** START **

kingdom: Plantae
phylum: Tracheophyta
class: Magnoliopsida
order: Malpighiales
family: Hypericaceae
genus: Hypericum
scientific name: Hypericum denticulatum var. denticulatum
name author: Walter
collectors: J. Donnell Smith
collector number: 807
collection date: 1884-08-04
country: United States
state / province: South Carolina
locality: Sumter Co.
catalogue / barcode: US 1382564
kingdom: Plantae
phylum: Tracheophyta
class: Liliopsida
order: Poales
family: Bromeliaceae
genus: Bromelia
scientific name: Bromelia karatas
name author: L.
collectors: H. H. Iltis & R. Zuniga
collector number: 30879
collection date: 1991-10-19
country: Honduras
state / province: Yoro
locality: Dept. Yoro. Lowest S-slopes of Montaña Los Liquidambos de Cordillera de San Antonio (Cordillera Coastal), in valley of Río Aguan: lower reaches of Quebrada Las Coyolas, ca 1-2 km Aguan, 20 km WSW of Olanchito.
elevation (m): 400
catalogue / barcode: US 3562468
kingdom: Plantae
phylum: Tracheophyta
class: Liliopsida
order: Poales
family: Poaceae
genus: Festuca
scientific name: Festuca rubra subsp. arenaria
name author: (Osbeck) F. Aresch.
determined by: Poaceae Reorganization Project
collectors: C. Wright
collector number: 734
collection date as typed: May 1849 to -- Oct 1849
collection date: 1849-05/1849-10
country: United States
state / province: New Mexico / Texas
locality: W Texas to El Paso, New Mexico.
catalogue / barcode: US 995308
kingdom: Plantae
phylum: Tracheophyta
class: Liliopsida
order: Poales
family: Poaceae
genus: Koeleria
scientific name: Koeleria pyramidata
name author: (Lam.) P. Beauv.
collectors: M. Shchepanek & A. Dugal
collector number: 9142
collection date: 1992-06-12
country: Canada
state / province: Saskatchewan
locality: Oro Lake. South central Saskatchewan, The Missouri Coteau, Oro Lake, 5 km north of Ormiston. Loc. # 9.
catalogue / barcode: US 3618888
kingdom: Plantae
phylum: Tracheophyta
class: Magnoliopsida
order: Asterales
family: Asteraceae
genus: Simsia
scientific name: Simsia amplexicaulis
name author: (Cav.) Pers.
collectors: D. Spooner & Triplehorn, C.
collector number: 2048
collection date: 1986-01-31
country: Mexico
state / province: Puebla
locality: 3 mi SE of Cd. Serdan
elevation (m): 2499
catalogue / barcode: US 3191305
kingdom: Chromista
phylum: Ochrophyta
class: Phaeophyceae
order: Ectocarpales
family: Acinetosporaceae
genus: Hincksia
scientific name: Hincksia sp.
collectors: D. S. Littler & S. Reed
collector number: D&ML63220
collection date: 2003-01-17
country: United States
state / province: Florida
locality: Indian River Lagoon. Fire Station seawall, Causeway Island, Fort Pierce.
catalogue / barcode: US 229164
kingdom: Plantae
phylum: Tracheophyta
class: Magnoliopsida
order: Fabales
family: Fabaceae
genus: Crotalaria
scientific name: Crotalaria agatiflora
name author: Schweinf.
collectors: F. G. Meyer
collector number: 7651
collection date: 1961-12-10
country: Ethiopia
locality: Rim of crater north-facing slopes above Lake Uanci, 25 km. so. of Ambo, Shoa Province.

** END **

- **WHAT YOU WILL DO**
Put every line of the data above into a Markdown table with the columns Row and Entry. Number the lines in order and leave out any blank lines.

- **FINISHED ANSWER**
| Row | Entry |
|---|---|
| 1 | kingdom: Plantae |
| 2 | phylum: Tracheophyta |
| 3 | class: Magnoliopsida |
| 4 | order: Malpighiales |
| 5 | family: Hypericaceae |
| 6 | genus: Hypericum |
| 7 | scientific name: Hypericum denticulatum var. denticulatum |
| 8 | name author: Walter |
| 9 | collectors: J. Donnell Smith |
| 10 | collector number: 807 |
| 11 | collection date: 1884-08-04 |
| 12 | country: United States |
| 13 | state / province: South Carolina |
| 14 | locality: Sumter Co. |
| 15 | catalogue / barcode: US 1382564 |
| 16 | kingdom: Plantae |
| 17 | phylum: Tracheophyta |
| 18 | class: Liliopsida |
| 19 | order: Poales |
| 20 | family: Bromeliaceae |
| 21 | genus: Bromelia |
| 22 | scientific name: Bromelia karatas |
| 23 | name author: L. |
| 24 | collectors: H. H. Iltis & R. Zuniga |
| 25 | collector number: 30879 |
| 26 | collection date: 1991-10-19 |
| 27 | country: Honduras |
| 28 | state / province: Yoro |
| 29 | locality: Dept. Yoro. Lowest S-slopes of Montaña Los Liquidambos de Cordillera de San Antonio (Cordillera Coastal), in valley of Río Aguan: lower reaches of Quebrada Las Coyolas, ca 1-2 km Aguan, 20 km WSW of Olanchito. |
| 30 | elevation (m): 400 |
| 31 | catalogue / barcode: US 3562468 |
| 32 | kingdom: Plantae |
| 33 | phylum: Tracheophyta |
| 34 | class: Liliopsida |
| 35 | order: Poales |
| 36 | family: Poaceae |
| 37 | genus: Festuca |
| 38 | scientific name: Festuca rubra subsp. arenaria |
| 39 | name author: (Osbeck) F. Aresch. |
| 40 | determined by: Poaceae Reorganization Project |
| 41 | collectors: C. Wright |
| 42 | collector number: 734 |
| 43 | collection date as typed: May 1849 to -- Oct 1849 |
| 44 | collection date: 1849-05/1849-10 |
| 45 | country: United States |
| 46 | state / province: New Mexico / Texas |
| 47 | locality: W Texas to El Paso, New Mexico. |
| 48 | catalogue / barcode: US 995308 |
| 49 | kingdom: Plantae |
| 50 | phylum: Tracheophyta |
| 51 | class: Liliopsida |
| 52 | order: Poales |
| 53 | family: Poaceae |
| 54 | genus: Koeleria |
| 55 | scientific name: Koeleria pyramidata |
| 56 | name author: (Lam.) P. Beauv. |
| 57 | collectors: M. Shchepanek & A. Dugal |
| 58 | collector number: 9142 |
| 59 | collection date: 1992-06-12 |
| 60 | country: Canada |
| 61 | state / province: Saskatchewan |
| 62 | locality: Oro Lake. South central Saskatchewan, The Missouri Coteau, Oro Lake, 5 km north of Ormiston. Loc. # 9. |
| 63 | catalogue / barcode: US 3618888 |
| 64 | kingdom: Plantae |
| 65 | phylum: Tracheophyta |
| 66 | class: Magnoliopsida |
| 67 | order: Asterales |
| 68 | family: Asteraceae |
| 69 | genus: Simsia |
| 70 | scientific name: Simsia amplexicaulis |
| 71 | name author: (Cav.) Pers. |
| 72 | collectors: D. Spooner & Triplehorn, C. |
| 73 | collector number: 2048 |
| 74 | collection date: 1986-01-31 |
| 75 | country: Mexico |
| 76 | state / province: Puebla |
| 77 | locality: 3 mi SE of Cd. Serdan |
| 78 | elevation (m): 2499 |
| 79 | catalogue / barcode: US 3191305 |
| 80 | kingdom: Chromista |
| 81 | phylum: Ochrophyta |
| 82 | class: Phaeophyceae |
| 83 | order: Ectocarpales |
| 84 | family: Acinetosporaceae |
| 85 | genus: Hincksia |
| 86 | scientific name: Hincksia sp. |
| 87 | collectors: D. S. Littler & S. Reed |
| 88 | collector number: D&ML63220 |
| 89 | collection date: 2003-01-17 |
| 90 | country: United States |
| 91 | state / province: Florida |
| 92 | locality: Indian River Lagoon. Fire Station seawall, Causeway Island, Fort Pierce. |
| 93 | catalogue / barcode: US 229164 |
| 94 | kingdom: Plantae |
| 95 | phylum: Tracheophyta |
| 96 | class: Magnoliopsida |
| 97 | order: Fabales |
| 98 | family: Fabaceae |
| 99 | genus: Crotalaria |
| 100 | scientific name: Crotalaria agatiflora |
| 101 | name author: Schweinf. |
| 102 | collectors: F. G. Meyer |
| 103 | collector number: 7651 |
| 104 | collection date: 1961-12-10 |
| 105 | country: Ethiopia |
| 106 | locality: Rim of crater north-facing slopes above Lake Uanci, 25 km. so. of Ambo, Shoa Province. |